◆ Given records:

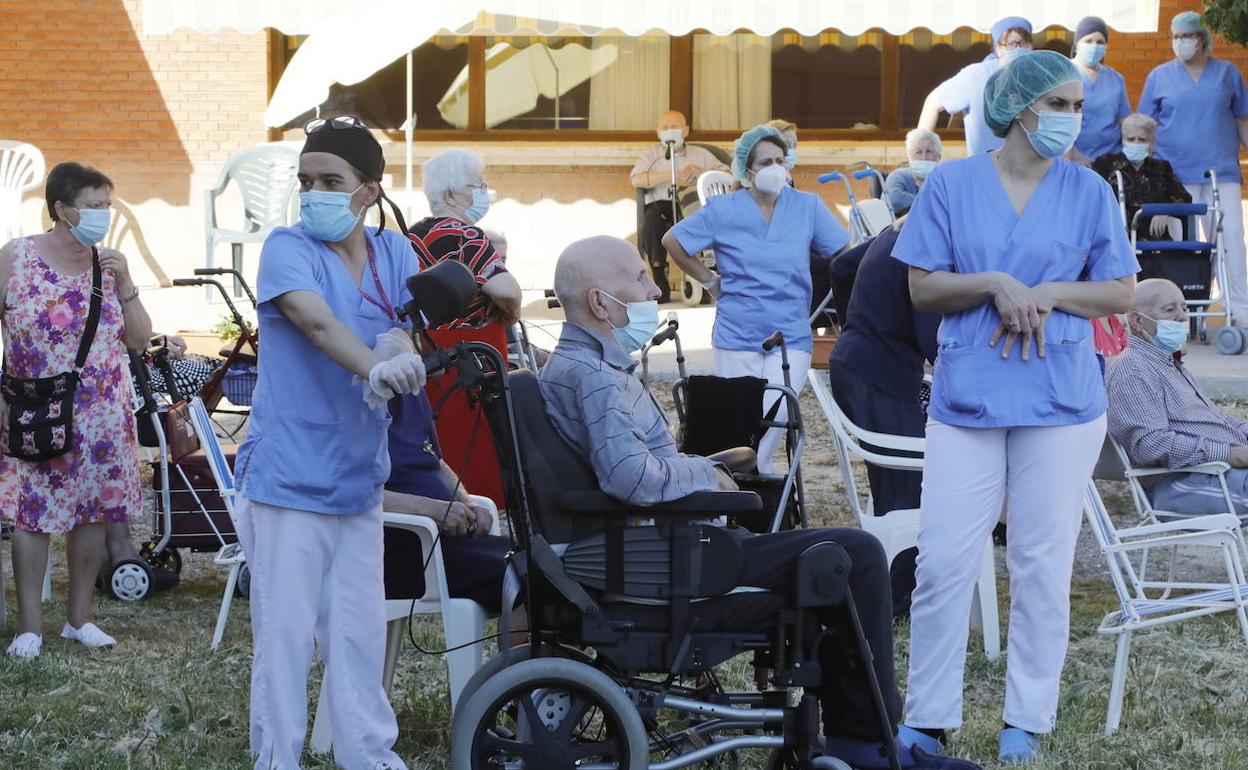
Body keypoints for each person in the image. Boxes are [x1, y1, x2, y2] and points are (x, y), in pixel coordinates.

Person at [539, 235, 978, 770]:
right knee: (855, 553)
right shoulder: (592, 380)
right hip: (664, 561)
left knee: (830, 559)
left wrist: (711, 473)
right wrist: (708, 473)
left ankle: (859, 742)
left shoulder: (586, 369)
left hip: (659, 549)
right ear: (600, 303)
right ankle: (869, 748)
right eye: (638, 277)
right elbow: (631, 478)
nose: (654, 287)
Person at [892, 51, 1137, 764]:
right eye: (1057, 104)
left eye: (1076, 107)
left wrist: (1050, 292)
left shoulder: (1088, 191)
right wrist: (996, 282)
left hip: (1062, 400)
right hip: (970, 396)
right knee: (941, 561)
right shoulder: (950, 184)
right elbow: (923, 289)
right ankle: (926, 719)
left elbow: (1119, 291)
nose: (1070, 118)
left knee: (1040, 562)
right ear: (1018, 107)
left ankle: (1024, 719)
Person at [232, 115, 427, 770]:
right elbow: (315, 322)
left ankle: (369, 756)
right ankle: (277, 760)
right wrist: (374, 367)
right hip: (289, 476)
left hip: (357, 476)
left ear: (369, 189)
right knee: (284, 638)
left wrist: (399, 351)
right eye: (306, 180)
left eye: (331, 181)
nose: (314, 191)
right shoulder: (287, 248)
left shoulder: (395, 254)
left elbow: (403, 325)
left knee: (358, 634)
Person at [0, 162, 152, 658]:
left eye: (107, 205)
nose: (103, 215)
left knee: (94, 512)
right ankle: (30, 626)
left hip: (102, 411)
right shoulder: (17, 257)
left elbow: (140, 339)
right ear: (62, 210)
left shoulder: (107, 267)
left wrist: (126, 282)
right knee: (33, 515)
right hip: (35, 407)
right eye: (93, 206)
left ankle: (79, 620)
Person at [663, 124, 850, 474]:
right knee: (737, 425)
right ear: (747, 170)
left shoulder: (807, 206)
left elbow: (843, 250)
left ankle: (749, 496)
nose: (775, 168)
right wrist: (709, 280)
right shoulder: (723, 209)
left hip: (790, 335)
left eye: (781, 160)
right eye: (766, 162)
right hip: (737, 333)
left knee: (773, 423)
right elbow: (673, 240)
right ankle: (742, 498)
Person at [827, 221, 940, 617]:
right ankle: (896, 601)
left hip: (855, 360)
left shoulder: (899, 229)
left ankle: (889, 590)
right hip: (880, 373)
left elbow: (842, 268)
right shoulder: (927, 241)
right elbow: (934, 338)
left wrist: (853, 325)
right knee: (904, 490)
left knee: (894, 486)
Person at [1106, 278, 1248, 520]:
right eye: (1169, 310)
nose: (1182, 317)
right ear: (1137, 320)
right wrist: (1228, 453)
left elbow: (1215, 421)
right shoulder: (1133, 368)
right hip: (1181, 483)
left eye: (1184, 308)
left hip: (1216, 473)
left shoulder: (1167, 362)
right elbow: (1149, 445)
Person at [1139, 10, 1248, 324]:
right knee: (1182, 247)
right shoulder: (1159, 76)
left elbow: (1242, 120)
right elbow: (1145, 126)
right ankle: (1178, 310)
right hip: (1174, 178)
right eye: (1175, 36)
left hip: (1220, 171)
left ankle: (1238, 307)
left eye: (1186, 36)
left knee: (1230, 240)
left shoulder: (1227, 73)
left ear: (1202, 39)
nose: (1180, 42)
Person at [381, 390, 520, 617]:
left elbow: (437, 462)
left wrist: (468, 504)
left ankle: (534, 652)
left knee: (535, 564)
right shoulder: (357, 399)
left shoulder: (412, 390)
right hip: (406, 550)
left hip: (450, 542)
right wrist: (433, 510)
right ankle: (521, 652)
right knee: (521, 578)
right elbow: (358, 495)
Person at [410, 148, 520, 327]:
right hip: (467, 346)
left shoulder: (412, 234)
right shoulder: (467, 237)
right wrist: (513, 314)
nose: (483, 191)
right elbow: (507, 292)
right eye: (477, 186)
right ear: (450, 196)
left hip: (420, 344)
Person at [629, 110, 729, 303]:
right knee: (651, 225)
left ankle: (702, 278)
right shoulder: (652, 155)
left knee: (698, 224)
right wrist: (674, 174)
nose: (669, 131)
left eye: (674, 127)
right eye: (665, 128)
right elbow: (636, 179)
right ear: (658, 132)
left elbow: (726, 173)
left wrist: (701, 172)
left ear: (685, 130)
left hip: (692, 204)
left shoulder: (701, 154)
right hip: (660, 206)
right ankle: (659, 280)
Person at [918, 17, 1033, 155]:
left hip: (1030, 171)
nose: (1018, 49)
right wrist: (920, 152)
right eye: (1011, 44)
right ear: (998, 49)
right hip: (985, 170)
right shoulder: (976, 77)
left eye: (1023, 43)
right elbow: (933, 102)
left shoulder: (1042, 78)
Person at [1091, 113, 1191, 242]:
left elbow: (1185, 198)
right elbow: (1090, 198)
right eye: (1131, 139)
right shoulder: (1105, 164)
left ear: (1151, 143)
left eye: (1142, 140)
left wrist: (1165, 212)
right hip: (1116, 241)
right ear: (1123, 140)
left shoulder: (1161, 168)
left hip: (1155, 243)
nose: (1136, 143)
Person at [1069, 16, 1131, 165]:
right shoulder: (1064, 75)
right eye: (1088, 41)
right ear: (1077, 44)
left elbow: (1124, 120)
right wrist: (1073, 154)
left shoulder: (1115, 79)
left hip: (1112, 158)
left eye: (1100, 42)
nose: (1094, 46)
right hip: (1074, 158)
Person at [883, 129, 943, 215]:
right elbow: (893, 198)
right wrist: (930, 206)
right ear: (909, 158)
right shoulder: (898, 176)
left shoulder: (944, 181)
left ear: (938, 157)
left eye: (929, 151)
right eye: (918, 152)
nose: (924, 157)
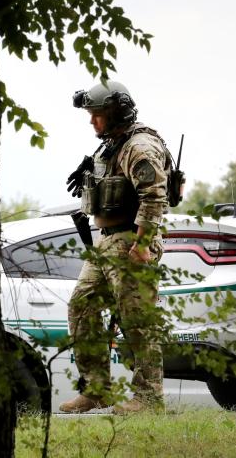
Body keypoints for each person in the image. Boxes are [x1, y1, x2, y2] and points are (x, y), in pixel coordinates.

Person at [59, 80, 170, 414]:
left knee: (137, 320)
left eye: (97, 115)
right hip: (107, 242)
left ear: (116, 112)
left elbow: (154, 195)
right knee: (81, 307)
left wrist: (142, 244)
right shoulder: (111, 145)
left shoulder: (140, 146)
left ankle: (149, 398)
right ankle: (96, 389)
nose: (92, 121)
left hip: (131, 241)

◆ What to do: Beginning with the line that has "right eye: (93, 206)" and ending with the line that has "right ankle: (742, 498)", set down the lines above exactly and include no others.

◆ Answer area:
right eye: (93, 206)
left ankle: (79, 620)
Person at [663, 124, 850, 474]:
right knee: (737, 425)
right ear: (747, 170)
left shoulder: (807, 206)
left elbow: (843, 250)
left ankle: (749, 496)
nose: (775, 168)
right wrist: (709, 280)
right shoulder: (723, 209)
left hip: (790, 335)
left eye: (781, 160)
right eye: (766, 162)
right hip: (737, 333)
left knee: (773, 423)
right elbow: (673, 240)
right ankle: (742, 498)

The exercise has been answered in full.